How is $\displaystyle\sum_{n=1}^{\infty} \frac{n^43^n}{n!}$ absolutely convergent?

Question

For $\displaystyle\sum_{n=1}^{\infty} \frac{n^43^n}{n!}$ we use the ratio test. By $\lim_{n\to\infty}$ my end result is that it goes to $0$ and is convergent.

I do not know how to prove it is absolutely convergent.

Answer 1

What about the ratio test? One has \begin{align*} \limsup_{n\rightarrow\infty}\left|\frac{a_{n+1}}{a_{n}}\right| & = \limsup_{n\rightarrow\infty}\frac{(n+1)^{4}3^{n+1}}{(n+1)!}\times\frac{n!}{n^{4}3^{n}}\\\\ & = \limsup_{n\rightarrow\infty}\frac{3(n+1)^{3}}{n^{4}}\\\ & = \limsup_{n\rightarrow\infty}\frac{3}{n}\times\left(\frac{n+1}{n}\right)^{3}\\\\ & = \limsup_{n\rightarrow\infty}\frac{3}{n}\times\left(1 + \frac{1}{n}\right)^{3} = 0 < 1 \end{align*}

Consequently, the given series converges according to the ratio test.

Hopefully this helps.

Answer 2

The Ratio Test proves absolute convergence. There is no situation where the Ratio Test proves convergence, but not absolute convergence.

Answer 3

As the series is positive it suffices to show that the series itself converges.

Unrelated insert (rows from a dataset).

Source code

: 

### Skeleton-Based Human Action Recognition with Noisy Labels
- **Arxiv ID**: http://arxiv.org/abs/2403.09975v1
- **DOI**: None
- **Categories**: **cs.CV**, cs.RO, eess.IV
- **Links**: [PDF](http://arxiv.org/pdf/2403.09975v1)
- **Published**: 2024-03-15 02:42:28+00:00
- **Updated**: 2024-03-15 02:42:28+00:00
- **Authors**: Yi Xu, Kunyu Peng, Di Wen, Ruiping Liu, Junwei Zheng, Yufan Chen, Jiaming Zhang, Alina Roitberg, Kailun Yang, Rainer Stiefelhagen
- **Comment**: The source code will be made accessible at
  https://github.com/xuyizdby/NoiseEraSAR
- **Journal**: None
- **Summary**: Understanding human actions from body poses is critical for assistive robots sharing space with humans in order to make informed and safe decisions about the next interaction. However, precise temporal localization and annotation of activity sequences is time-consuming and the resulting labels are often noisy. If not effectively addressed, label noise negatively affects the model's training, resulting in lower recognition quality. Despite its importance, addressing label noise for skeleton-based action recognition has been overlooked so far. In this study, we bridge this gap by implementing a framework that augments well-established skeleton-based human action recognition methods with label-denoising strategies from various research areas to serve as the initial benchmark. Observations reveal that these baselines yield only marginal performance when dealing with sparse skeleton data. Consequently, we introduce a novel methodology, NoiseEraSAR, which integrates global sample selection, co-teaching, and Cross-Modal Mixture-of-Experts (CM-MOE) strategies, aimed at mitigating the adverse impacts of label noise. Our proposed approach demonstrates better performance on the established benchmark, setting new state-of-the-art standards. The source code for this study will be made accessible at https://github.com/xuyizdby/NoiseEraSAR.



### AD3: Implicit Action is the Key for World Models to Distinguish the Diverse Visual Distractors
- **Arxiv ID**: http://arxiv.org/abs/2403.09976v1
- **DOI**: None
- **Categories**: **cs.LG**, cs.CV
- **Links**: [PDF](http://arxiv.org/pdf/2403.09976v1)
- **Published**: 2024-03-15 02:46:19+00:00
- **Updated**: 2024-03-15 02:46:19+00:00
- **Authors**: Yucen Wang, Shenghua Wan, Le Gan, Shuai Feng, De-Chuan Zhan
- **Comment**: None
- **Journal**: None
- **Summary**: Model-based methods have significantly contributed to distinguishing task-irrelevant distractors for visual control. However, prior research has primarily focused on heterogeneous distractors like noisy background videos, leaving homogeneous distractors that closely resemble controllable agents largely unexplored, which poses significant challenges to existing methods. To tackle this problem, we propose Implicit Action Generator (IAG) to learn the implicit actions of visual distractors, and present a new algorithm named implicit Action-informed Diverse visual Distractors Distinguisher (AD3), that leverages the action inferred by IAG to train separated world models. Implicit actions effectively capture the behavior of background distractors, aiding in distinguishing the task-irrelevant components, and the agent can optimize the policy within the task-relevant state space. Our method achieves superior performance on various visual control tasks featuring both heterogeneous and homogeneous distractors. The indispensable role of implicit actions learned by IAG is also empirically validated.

$$\sum_{n=0}^{\infty} \frac{n^43^n}{n!} = \\ \sum_{n=0}^{\infty} \frac{(3(n^{\frac{4}{n}}))^n}{n!} \leq \sum_{n=0}^{\infty} \frac{(27)^n}{n!} = e^{27} $$

[Because $n^{\frac{1}{n}}≤\sqrt{3} $] for all $n \in \mathbb N $.

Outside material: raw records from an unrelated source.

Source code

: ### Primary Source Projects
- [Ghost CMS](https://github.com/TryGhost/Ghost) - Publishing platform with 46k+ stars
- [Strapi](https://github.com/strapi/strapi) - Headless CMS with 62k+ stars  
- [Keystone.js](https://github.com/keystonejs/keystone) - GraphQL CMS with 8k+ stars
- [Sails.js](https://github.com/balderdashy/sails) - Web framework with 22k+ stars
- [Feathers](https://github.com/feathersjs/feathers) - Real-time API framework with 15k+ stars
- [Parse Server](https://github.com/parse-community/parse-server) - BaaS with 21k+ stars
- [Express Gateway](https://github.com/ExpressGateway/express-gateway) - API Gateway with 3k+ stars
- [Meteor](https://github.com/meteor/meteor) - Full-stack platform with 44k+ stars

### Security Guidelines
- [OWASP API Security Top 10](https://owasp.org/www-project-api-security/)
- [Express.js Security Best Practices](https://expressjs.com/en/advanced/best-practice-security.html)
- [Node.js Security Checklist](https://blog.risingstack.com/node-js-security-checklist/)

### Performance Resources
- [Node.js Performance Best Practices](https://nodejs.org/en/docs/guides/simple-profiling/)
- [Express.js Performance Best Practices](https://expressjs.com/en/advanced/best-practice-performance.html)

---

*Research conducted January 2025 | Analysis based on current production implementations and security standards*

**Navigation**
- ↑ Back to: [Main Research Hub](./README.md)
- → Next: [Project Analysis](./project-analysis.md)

So, we can see that the series is convergent and also absolutely.

Answer 4

Note that for power series if $\sum a_nx^n$ has radius $R$ then so does $\sum n^ka_nx^n$.

Since $e^x=\sum \frac{x^n}{n!}$ has infinite radius, the series converges for $x=3$ and also when multiplying the terms by $n^4$.